It was the death of his older brother Thomas that triggered William Knibb’s departure for Jamaica in November 1824. After just four months of mission work on the island Thomas Knibb had died and William persuaded BMS to let him take his brother’s place.
As a young minister working in Jamaica in the 1800s, preaching weekly to a packed congregation of slaves, William Knibb was shocked at their plight:
As the cruelty – and also hopes of freedom – increased, the Great Jamaican Slave Revolt broke out in 1831-32, a ten-day rebellion led by slave and Baptist deacon Samuel Sharpe. Knibb and two missionary colleagues found themselves arrested, accused of inciting the slaves to rebel against the colonial plantation owners.
Once released, Knibb returned to England to persuade BMS and the Baptist churches to take a stand against the evil of slavery, touring the country tirelessly. At one meeting in London in 1832, he held up iron slave chains [pictured] before the 3000 people there. Hurling them deafeningly to the floor, he proclaimed the downfall of slavery:
“All I ask,” he said, “is that my African brother may stand in the same family of man…that [he] shall be allowed to bow [his] knees in prayer to that God who has made of one blood all nations as one flesh.”
And so it was with great joy that he welcomed the Slavery Abolition Act the following year – looking forward to the day when slavery would be defeated throughout the whole world.
But the task was by no means finished. He felt compelled to continue speaking out against the harsh apprenticeship system that was still in place.
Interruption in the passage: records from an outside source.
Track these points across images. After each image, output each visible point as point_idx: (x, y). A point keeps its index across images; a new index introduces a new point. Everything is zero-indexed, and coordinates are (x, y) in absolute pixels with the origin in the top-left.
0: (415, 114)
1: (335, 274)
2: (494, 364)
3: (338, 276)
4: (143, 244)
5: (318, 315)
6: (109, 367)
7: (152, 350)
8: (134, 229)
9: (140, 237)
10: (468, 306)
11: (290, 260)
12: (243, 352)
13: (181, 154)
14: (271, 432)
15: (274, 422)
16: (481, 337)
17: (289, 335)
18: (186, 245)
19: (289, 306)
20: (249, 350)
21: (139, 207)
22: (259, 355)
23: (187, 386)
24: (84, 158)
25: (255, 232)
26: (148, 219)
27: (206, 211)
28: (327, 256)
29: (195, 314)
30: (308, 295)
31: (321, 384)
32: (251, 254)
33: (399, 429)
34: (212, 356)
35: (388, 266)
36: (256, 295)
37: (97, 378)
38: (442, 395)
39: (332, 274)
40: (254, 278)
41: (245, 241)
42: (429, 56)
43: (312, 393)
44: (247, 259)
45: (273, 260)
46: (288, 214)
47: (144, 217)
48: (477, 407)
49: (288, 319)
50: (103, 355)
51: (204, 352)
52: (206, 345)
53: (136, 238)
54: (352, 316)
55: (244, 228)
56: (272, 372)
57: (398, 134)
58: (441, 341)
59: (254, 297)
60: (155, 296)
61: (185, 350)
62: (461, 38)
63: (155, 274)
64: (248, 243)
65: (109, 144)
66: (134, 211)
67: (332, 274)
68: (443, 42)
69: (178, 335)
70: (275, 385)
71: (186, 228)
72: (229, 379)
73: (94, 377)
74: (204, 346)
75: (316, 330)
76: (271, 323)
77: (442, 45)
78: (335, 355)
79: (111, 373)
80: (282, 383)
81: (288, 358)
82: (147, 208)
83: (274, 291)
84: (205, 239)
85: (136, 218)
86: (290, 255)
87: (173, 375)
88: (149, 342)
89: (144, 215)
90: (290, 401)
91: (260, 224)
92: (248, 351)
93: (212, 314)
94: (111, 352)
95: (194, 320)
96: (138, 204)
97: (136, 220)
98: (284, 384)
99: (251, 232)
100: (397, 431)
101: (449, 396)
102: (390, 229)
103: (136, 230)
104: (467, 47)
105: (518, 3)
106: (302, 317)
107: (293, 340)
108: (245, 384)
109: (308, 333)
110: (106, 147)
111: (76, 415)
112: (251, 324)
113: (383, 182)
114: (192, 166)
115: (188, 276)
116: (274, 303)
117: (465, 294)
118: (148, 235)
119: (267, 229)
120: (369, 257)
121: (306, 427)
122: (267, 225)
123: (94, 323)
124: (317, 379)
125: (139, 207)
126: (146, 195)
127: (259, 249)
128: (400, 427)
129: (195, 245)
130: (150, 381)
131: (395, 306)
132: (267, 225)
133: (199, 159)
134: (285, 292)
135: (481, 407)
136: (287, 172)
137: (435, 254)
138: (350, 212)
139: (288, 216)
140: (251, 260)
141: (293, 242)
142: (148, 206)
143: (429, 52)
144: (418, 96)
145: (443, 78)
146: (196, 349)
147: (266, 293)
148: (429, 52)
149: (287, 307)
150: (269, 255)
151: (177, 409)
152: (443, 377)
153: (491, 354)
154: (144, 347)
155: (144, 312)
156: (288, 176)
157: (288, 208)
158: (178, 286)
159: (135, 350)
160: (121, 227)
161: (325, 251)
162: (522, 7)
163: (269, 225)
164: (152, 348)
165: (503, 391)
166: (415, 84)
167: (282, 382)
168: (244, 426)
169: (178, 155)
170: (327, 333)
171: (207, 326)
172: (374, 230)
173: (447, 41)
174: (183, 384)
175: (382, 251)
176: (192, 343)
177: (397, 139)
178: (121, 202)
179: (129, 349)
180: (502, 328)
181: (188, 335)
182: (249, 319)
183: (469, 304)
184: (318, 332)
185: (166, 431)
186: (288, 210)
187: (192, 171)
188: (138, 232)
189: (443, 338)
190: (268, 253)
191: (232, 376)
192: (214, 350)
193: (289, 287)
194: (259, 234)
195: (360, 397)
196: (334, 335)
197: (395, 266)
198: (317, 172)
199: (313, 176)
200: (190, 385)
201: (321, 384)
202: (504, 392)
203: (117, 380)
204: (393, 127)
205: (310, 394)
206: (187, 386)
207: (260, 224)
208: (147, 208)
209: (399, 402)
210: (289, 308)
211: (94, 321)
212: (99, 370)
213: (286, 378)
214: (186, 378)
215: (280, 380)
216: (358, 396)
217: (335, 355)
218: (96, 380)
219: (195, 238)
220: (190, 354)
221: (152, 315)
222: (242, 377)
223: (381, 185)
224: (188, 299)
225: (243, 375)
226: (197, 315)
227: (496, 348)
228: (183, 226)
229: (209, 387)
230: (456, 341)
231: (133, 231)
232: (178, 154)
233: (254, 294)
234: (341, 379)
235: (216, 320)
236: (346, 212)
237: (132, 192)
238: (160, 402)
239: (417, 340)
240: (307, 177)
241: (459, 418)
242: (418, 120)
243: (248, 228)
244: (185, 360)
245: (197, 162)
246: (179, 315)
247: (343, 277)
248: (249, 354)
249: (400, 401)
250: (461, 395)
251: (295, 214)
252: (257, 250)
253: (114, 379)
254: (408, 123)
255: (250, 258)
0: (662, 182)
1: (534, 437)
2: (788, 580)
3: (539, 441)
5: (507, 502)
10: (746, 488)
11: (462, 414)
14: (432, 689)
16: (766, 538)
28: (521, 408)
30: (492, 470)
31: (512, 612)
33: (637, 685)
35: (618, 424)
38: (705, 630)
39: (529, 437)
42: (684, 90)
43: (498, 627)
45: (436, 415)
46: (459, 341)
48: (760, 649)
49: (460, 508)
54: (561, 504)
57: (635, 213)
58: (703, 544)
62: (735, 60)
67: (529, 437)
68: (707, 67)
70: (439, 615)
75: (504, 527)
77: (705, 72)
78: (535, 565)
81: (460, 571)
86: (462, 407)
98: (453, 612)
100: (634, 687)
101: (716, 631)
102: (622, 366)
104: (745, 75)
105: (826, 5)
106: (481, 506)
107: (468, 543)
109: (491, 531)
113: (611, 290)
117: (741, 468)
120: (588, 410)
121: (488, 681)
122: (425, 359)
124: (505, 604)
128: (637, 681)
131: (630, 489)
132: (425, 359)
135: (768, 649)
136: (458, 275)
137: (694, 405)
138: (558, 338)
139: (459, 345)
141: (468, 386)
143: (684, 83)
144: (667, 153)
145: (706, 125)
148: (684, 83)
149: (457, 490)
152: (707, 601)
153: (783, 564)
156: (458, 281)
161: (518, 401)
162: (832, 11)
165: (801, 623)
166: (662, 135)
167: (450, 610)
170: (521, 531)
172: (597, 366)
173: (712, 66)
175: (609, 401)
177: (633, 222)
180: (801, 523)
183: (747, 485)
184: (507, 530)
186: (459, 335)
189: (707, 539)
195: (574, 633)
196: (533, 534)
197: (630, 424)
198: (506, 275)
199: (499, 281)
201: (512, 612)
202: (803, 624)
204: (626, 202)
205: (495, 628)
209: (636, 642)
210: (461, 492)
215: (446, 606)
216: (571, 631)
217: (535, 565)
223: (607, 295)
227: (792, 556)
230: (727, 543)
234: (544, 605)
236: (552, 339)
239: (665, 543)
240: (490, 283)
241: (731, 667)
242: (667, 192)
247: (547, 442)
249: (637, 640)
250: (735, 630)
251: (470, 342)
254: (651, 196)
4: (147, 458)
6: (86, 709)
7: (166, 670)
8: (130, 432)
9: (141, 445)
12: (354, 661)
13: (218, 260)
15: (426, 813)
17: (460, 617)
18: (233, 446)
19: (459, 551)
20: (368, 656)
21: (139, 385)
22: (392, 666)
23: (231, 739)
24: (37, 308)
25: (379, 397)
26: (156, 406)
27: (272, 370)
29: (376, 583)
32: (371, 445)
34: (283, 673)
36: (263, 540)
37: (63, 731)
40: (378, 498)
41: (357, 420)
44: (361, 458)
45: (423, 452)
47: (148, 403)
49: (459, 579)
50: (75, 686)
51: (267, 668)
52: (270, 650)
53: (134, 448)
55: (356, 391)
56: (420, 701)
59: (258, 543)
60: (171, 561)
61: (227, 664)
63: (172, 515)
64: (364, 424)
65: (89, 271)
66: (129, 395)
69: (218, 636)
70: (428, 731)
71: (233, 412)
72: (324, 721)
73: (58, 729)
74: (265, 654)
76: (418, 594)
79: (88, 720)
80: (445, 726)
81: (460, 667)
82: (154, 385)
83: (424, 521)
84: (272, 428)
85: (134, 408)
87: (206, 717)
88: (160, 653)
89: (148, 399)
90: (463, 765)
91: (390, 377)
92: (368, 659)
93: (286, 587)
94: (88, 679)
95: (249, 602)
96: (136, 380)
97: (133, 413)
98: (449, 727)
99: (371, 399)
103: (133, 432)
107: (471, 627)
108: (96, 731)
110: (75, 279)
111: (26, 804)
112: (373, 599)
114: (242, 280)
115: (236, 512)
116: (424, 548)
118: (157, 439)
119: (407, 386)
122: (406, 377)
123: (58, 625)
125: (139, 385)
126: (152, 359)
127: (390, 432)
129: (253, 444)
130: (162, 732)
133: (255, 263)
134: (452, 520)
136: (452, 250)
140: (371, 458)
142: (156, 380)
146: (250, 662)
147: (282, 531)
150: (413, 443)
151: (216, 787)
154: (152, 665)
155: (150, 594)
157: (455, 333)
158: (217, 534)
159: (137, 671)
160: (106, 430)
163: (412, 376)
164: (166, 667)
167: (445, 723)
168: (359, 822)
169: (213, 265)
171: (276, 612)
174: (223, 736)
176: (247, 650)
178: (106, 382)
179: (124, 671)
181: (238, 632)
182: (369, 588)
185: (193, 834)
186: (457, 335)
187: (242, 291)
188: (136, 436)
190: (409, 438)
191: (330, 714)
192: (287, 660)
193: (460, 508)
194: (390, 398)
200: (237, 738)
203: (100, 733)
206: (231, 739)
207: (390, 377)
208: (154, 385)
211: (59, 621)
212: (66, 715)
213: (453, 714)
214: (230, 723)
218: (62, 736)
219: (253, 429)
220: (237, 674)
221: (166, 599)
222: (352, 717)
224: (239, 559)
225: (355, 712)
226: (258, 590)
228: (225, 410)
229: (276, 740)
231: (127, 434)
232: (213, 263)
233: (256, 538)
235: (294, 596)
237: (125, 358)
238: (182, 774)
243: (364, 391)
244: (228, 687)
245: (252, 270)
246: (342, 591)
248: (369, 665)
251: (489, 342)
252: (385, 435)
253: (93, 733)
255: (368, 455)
He longed for the cruelty to end, for freedom to come, for people not to be measured by the colour of their skin.
“I here pledge myself never to rest satisfied, until I see my black brethren in the enjoyment of the same civil and religious liberties which I myself enjoy, and see them take a proper stand in society as men.”
And in 1838, the last remains of slavery were finally abolished in the British Empire.
As the hour approached, Knibb pronounced before a packed congregation in Jamaica: “The hour is at hand; the monster is dying,” and then as midnight struck: “The monster is dead; the negro is free.” The following day, a coffin was buried containing a slave collar, chain and whip – slavery dead and defeated.
A few years before he died, Knibb summed up his outspoken campaigning: “Persons have sometimes said to me, ‘I wonder how you have the courage to speak so plainly.’ I always reply, ‘Have I not a right to speak? Who tied my tongue?’”
And speak on he did – until the day he died, constantly fighting against slavery in whatever form he saw it, wherever in the world he heard of it.
His life’s work was encapsulated in his prayer: “Oh that this great and mighty work advance, and that it may soon be proclaimed from the mountain’s top that a slave exists not on earth, and that no part of the universe is cursed by bondage.” And it’s a prayer we still need to pray today.